Le più importanti società scientifiche internazionali raccomandano di dare al bambino solo latte materno per i primi sei mesi di vita e successivamente di accompagnare l’introduzione di altri alimenti con l’allattamento materno almeno per tutto il primo anno di vita del bimbo, ma anche fino a due anni e oltre se madre e bambino lo desiderano.

In questo archivio sono raccolte alcune testimonianze di madri e ostetriche volte ad approfondire questo tema offrendo punti di vista ancorati alle esperienze e sensibilità individuali.



Romina Xhakoni

"Vorrei che fosse un diritto della famiglia"

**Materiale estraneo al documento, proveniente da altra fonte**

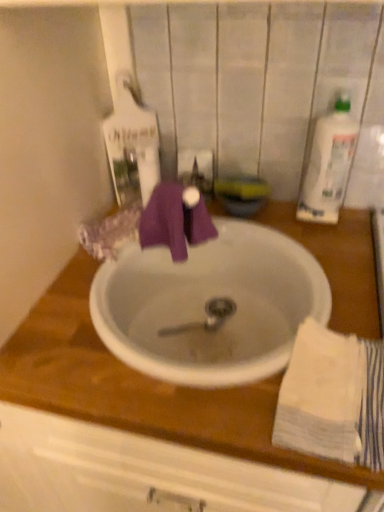
This screenshot has height=512, width=384. Find the location of `white plastic bottle at upper right`. white plastic bottle at upper right is located at coordinates (329, 164).

At what (x,y) coordinates should I click in order to perform the action: click on white ceramic sink at center. Please return your answer as a coordinate pair (x, y). The width and height of the screenshot is (384, 512). Looking at the image, I should click on pos(207,303).

From a real-world perspective, between white cotton towel at lower right and white plastic bottle at upper right, who is vertically higher?

white plastic bottle at upper right.

Which of these two, white cotton towel at lower right or white plastic bottle at upper right, is smaller?

white cotton towel at lower right is smaller.

Is point (311, 411) farther from camera compared to point (316, 161)?

No, it is not.

Which of these two, white plastic bottle at upper right or white cotton towel at lower right, is wider?

white cotton towel at lower right.

Is white plastic bottle at upper right facing away from white cotton towel at lower right?

white plastic bottle at upper right does not have its back to white cotton towel at lower right.

Are white plastic bottle at upper right and white cotton towel at lower right located far from each other?

No, white plastic bottle at upper right is not far from white cotton towel at lower right.

Between white plastic bottle at upper right and white cotton towel at lower right, which one appears on the left side from the viewer's perspective?

white cotton towel at lower right is more to the left.

Which is nearer, [339,187] or [242,330]?

Point [339,187] appears to be closer to the viewer than point [242,330].

Measure the distance between white plastic bottle at upper right and white ceramic sink at center.

10.95 inches.

Is white plastic bottle at upper right surrounding white ceramic sink at center?

No, white plastic bottle at upper right does not contain white ceramic sink at center.

Between white plastic bottle at upper right and white ceramic sink at center, which one has larger width?

white ceramic sink at center is wider.

Which is behind, white ceramic sink at center or white plastic bottle at upper right?

Positioned behind is white plastic bottle at upper right.

From the picture: From the image's perspective, relative to white plastic bottle at upper right, is white ceramic sink at center above or below?

Clearly, from the image's perspective, white ceramic sink at center is below white plastic bottle at upper right.

Visually, is white ceramic sink at center positioned to the left or to the right of white plastic bottle at upper right?

From the image, it's evident that white ceramic sink at center is to the left of white plastic bottle at upper right.

Is white ceramic sink at center touching white plastic bottle at upper right?

white ceramic sink at center is not next to white plastic bottle at upper right, and they're not touching.

From the image's perspective, which is above, white cotton towel at lower right or white ceramic sink at center?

Romina è una donna di 33 anni, lavoratrice, nata in Albania e vissuta per la maggior parte della sua vita in Italia, decisa a terminare gli studi che aveva dovuto accantonare.

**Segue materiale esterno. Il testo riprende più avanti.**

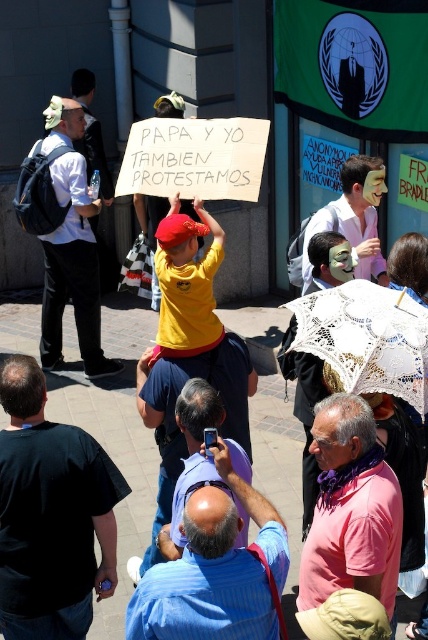
You are standing at the point labeled point (101, 180) and want to walk towards the point labeled point (326, 547). Which direction should you move?

You should move forward because point (326, 547) is in front of point (101, 180).

You are a participant in the protest and you see two points marked in the scene. The first point is at coordinate point (382, 172) and the second is at point (85, 131). Which point is closer to you as you stand at the front of the protest area?

Point (382, 172) is in front of point (85, 131), so the first point is closer to you.

You are a photographer at the protest scene. You want to take a photo that includes both the white matte mask at center and the white shirt at center. Which object should you focus on first if you want to ensure both are in frame without moving the camera?

The white matte mask at center has a lesser height compared to the white shirt at center, so you should focus on the white shirt at center first to ensure both are in frame.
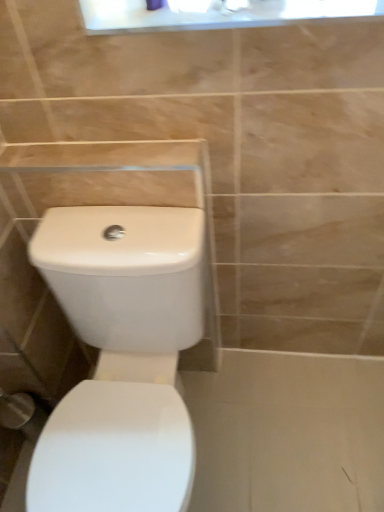
Question: Considering the relative positions of white glossy toilet at center and white glossy medicine cabinet at upper center in the image provided, is white glossy toilet at center to the left of white glossy medicine cabinet at upper center from the viewer's perspective?

Choices:
 (A) yes
 (B) no

Answer: (A)

Question: Could you tell me if white glossy toilet at center is facing white glossy medicine cabinet at upper center?

Choices:
 (A) yes
 (B) no

Answer: (B)

Question: Does white glossy toilet at center have a greater height compared to white glossy medicine cabinet at upper center?

Choices:
 (A) no
 (B) yes

Answer: (B)

Question: Can you confirm if white glossy toilet at center is shorter than white glossy medicine cabinet at upper center?

Choices:
 (A) no
 (B) yes

Answer: (A)

Question: Is white glossy toilet at center not close to white glossy medicine cabinet at upper center?

Choices:
 (A) no
 (B) yes

Answer: (A)

Question: From a real-world perspective, is white glossy toilet at center beneath white glossy medicine cabinet at upper center?

Choices:
 (A) no
 (B) yes

Answer: (B)

Question: Does white glossy medicine cabinet at upper center have a larger size compared to white glossy toilet at center?

Choices:
 (A) no
 (B) yes

Answer: (A)

Question: From the image's perspective, is white glossy medicine cabinet at upper center on white glossy toilet at center?

Choices:
 (A) no
 (B) yes

Answer: (B)

Question: Does white glossy medicine cabinet at upper center appear on the right side of white glossy toilet at center?

Choices:
 (A) yes
 (B) no

Answer: (A)

Question: From the image's perspective, is white glossy medicine cabinet at upper center beneath white glossy toilet at center?

Choices:
 (A) no
 (B) yes

Answer: (A)

Question: Is white glossy medicine cabinet at upper center facing away from white glossy toilet at center?

Choices:
 (A) no
 (B) yes

Answer: (A)

Question: Does white glossy medicine cabinet at upper center come in front of white glossy toilet at center?

Choices:
 (A) no
 (B) yes

Answer: (A)

Question: Considering the positions of white glossy toilet at center and white glossy medicine cabinet at upper center in the image, is white glossy toilet at center bigger or smaller than white glossy medicine cabinet at upper center?

Choices:
 (A) big
 (B) small

Answer: (A)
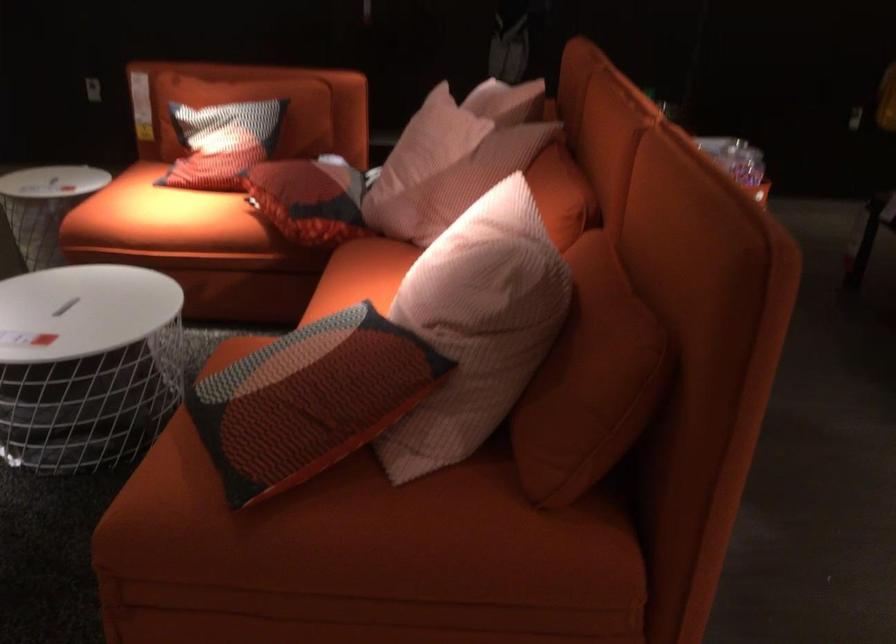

Prima di diventare madre, ha un'idea di parto idilliaco, "naturale", e di puerperio scandito da linee-guida e mansioni perfettamente portate a termine, allattamento ben riuscito; ma al momento delle contrazioni e infine del parto vero e proprio capisce che in realtà non si può immaginare nulla, non si è mai veramente preparate a quello che realmente accadrà. Ha l'urgenza di un parto cesareo da cui finalmente nasce Giulio, portato in neonatologia dove trascorre tre giorni, distante da lei. Nell'attesa, Romina si tira energicamente il latte dal seno, nonostante la stanchezza e il malessere dell'operazione del parto, cerca di dare un ritmo al suo corpo per produrre il nutrimento prezioso per suo figlio. Una volta ricongiunta con lui, e dopo tante fatiche e dolori, Romina si rivolge al consultorio per aggiustare l'attaccamento e quindi favorire un allattamento fluido. Dopo diversi tentativi trova finalmente le ostetriche che l'aiuteranno a recuperare e allattare senza dolore. Soprattutto, senza sentirsi difettosa ma compresa e supportata da ostetriche amiche, che non la reputano psicologicamente problematica, come era avvenuto in un'altra situazione.

Romina sottolinea con forza che la nostra società è molto giudicante, ti mette nelle condizioni di dover dimostrare di essere costantemente una "buona madre" , e nel frattempo anche una buona lavoratrice, che non tiene conto dei ritmi di accudimento ma di quelli della professione. La vita lavorativa e quella familiare non si conciliano come vorrebbe. Si è giudicate se non si riesce ad allattare, seguendo il "dovere" di questo gesto di cura da tutti incoraggiato; ma per Romina non si tratta di un dovere ma di un diritto, non di una tecnica scientificamente testata da seguire secondo fasce orarie precise, a ritmo di timbro del cartellino, ma un momento in cui si sta costruendo qualcosa, un gioco, un contatto, una scambio e un dolore, un passaggio che si attraversa e di cui ci si rende a poco a poco consapevoli, tanto da farle decidere infine di dedicargli la sua tesi di laurea.